La fanno da padroni i robot, che se come accompagnamento delle avventure amorose del giovane Sam funzionavano bene, come guardiani di pace e giustizia per la Terra fanno pena. I buoni Autobot hanno personalità rifinite con una sega circolare gigante al titanio. Il capo Optimus Prime è supereroico fino alla nausea, il suo luogotenente Jazz è un ganzo che parla giovane e si trasforma a ritmo di musica, l’esperto di armi Hironhide è burbero e vorrebbe sparare a qualsiasi cosa si muove. Si salva il simpatico Bumblebee, che infatti vediamo molto di più nella prima parte.

I Malvagi Decepticon compaiono solo per demolire tutto quello che incontrano, fatta eccezione per Megatron, un cattivo-che-più-cattivo-non-si-può bidimensionale come pochi. Il peggio i nostri digitali amici di metallo lo danno nei dialoghi, che quando non sono ridicoli fanno rimpiangere scambi di battute fra i personaggi di He-Man o, in termini più moderni, dei Pokémon.

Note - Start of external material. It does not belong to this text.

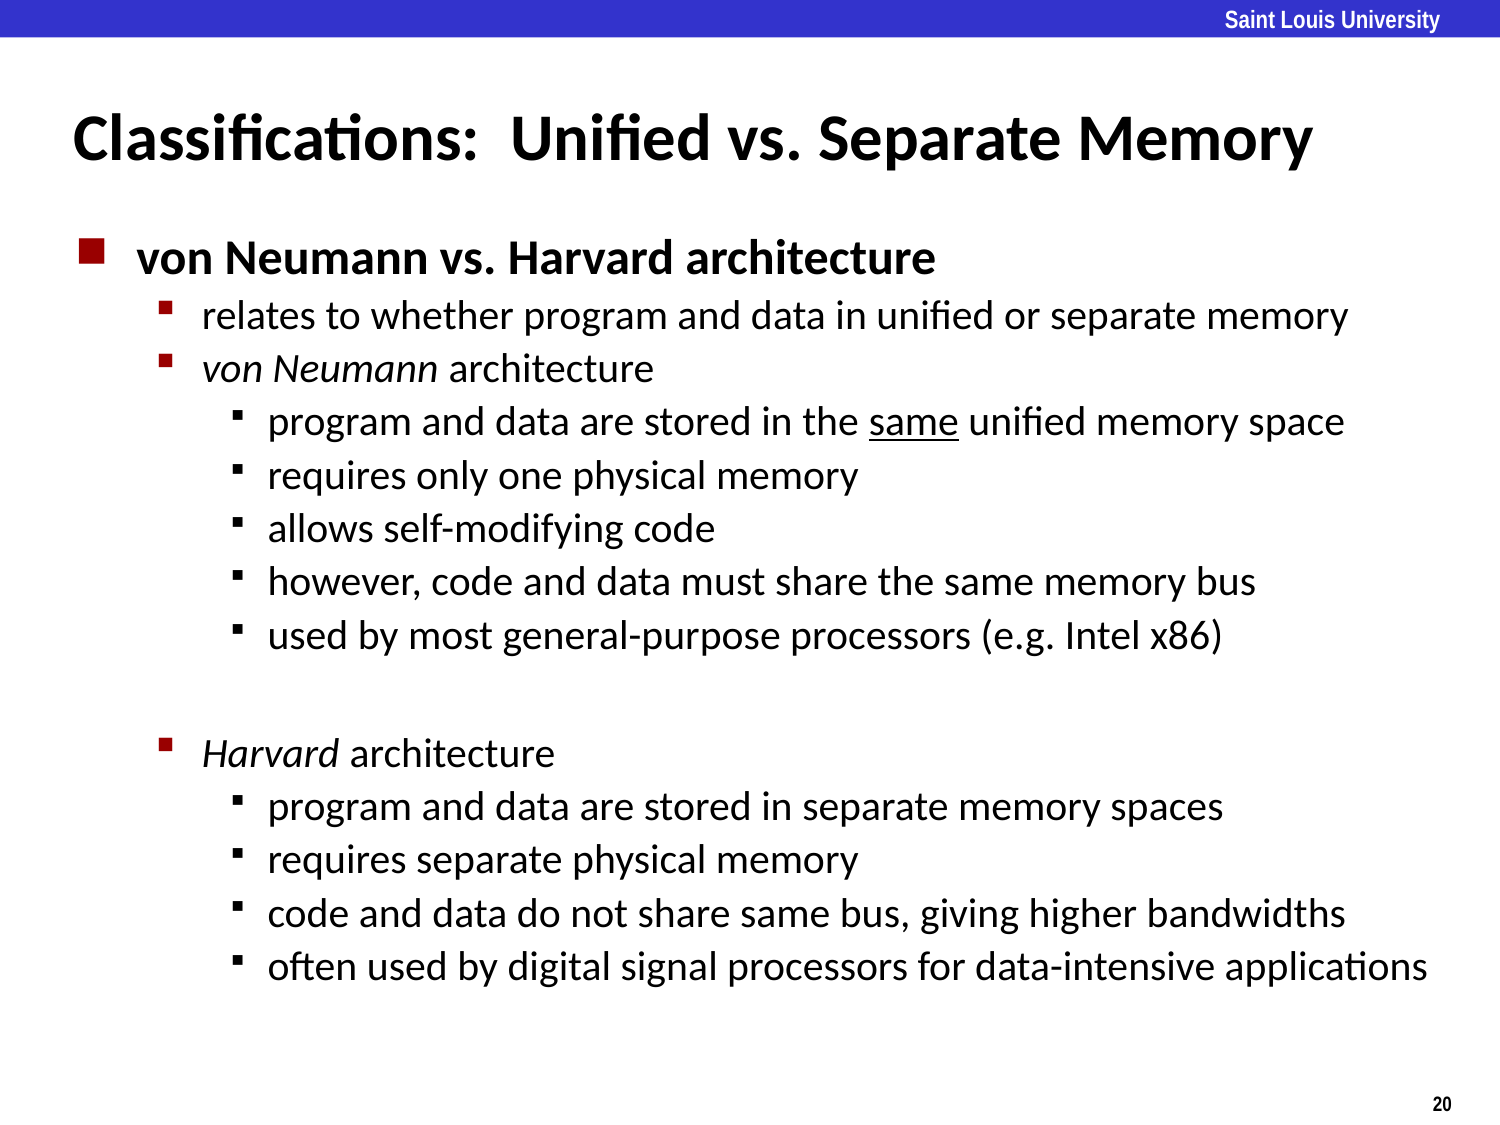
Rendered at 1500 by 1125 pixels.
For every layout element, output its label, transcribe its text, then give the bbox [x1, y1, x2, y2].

Il risultato sullo schermo di così pessimi attori digitali, per quello che riguarda l’impatto visivo, rasenta la perfezione. Si fa fatica a distinguere veicoli veri da mostroni metallici fatti al computer, e le scene di trasformazione, scandite dal classico suono dei cartoni animati, sono semplicemente bellissime. Le tante compagnie che anno lavorato al digitale, l’Industrial Light & Magic su tutte, hanno fatto un ottimo lavoro. Ci sono abbastanza robot da soddisfare il palato dei fan, ma alla fine se ne sarebbero voluti vedere di più.

Gli scontri epici sono penalizzati dai già citati, terribili scambi di battute tra Transformer buoni e cattivi; e epici sono certi buchi in una trama che pure è davvero lineare. Scopriamo dopo dieci secondi di film che tutti gli alieni cercano il Cubo di AllSpark, ma sulla spiegazione di dove viene nascosto e come si fa a trovarlo, alla fine c’è qualcosa che non và. E sulla funzione del Cubo, che ovviamente non vi sveliamo, davvero gli sceneggiatori Alex Kurtzman e Roberto Orci avrebbero potuto inventarsi qualcosa di un po’ più plausibile.

Alla fine si rimane storditi, dopo aver seguito per più di un’ora jet che diventano robot che tornano jet a velocità supersoniche, palazzi trapanati da lottatori di metallo avvolti in un abbraccio mortale, missili che esplodono su tutto lo schermo. E ci si chiede dove siano finite le risate d’inizio pellicola, si finisce per avere nostalgia del chihuahua.